Automated Crawl with Provenance #

datalad run -m "Crawl example.com with Browsertrix" \
    --output "warcs/" --output "indexes/" \
    'docker run -v $PWD/crawls:/crawls \
        webrecorder/browsertrix-crawler crawl \
        --url "https://example.com" --scopeType domain && \
    cp crawls/collections/*/archive/*.warc.gz warcs/ && \
    cp crawls/collections/*/indexes/*.cdx indexes/'

AI Readiness #

Level: ai-manual.

WARC files are binary archives that are not directly consumable by LLMs:

Replay required – WARC content must be replayed through a Wayback Machine implementation or extracted with specialized tools (warctools, warcio) before the text content is accessible.
Mixed content – a single WARC file contains HTML, CSS, JavaScript, images, and other resources interleaved. Extracting just the text content requires parsing.
CDX indexes – the companion CDX (Capture inDeX) files are structured text that provides a machine-readable index of what is in the WARC. These are ai-ready.

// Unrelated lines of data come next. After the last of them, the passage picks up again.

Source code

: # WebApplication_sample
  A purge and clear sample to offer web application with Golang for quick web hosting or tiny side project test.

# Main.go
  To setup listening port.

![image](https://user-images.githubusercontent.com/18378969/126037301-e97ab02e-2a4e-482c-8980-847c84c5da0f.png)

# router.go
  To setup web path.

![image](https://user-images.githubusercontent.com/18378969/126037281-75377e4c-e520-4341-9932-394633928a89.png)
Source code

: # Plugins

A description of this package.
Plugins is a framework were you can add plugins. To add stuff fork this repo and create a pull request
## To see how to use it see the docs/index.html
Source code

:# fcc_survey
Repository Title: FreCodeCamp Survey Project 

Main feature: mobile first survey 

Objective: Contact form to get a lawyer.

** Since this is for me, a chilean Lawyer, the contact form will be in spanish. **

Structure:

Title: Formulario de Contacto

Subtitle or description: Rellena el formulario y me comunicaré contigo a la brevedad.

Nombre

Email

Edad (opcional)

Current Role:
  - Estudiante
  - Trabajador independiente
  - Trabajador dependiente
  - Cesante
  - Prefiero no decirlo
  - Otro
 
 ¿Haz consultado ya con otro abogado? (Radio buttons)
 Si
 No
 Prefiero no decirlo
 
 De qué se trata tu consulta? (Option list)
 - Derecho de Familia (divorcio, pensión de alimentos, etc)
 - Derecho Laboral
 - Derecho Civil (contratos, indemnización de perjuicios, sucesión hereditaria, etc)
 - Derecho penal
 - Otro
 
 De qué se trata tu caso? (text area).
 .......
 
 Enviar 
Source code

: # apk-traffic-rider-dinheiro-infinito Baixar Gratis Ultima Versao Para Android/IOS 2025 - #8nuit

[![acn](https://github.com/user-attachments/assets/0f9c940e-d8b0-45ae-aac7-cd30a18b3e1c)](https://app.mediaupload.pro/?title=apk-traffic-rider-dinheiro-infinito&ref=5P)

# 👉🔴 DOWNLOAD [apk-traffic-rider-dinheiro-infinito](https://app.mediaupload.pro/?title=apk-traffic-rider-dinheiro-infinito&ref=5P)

For AI workflows, the recommended pipeline is:

Crawl with Browsertrix to create WARC files (preserves full fidelity).
Extract text content using warcio or similar WARC processing libraries.
Index extracted text for search and RAG pipelines.
Keep the original WARCs in git-annex for long-term preservation and replay.

The WARC format is optimized for archival fidelity, not for AI consumption. Think of it as the “master copy” from which AI-friendly derivatives can be produced.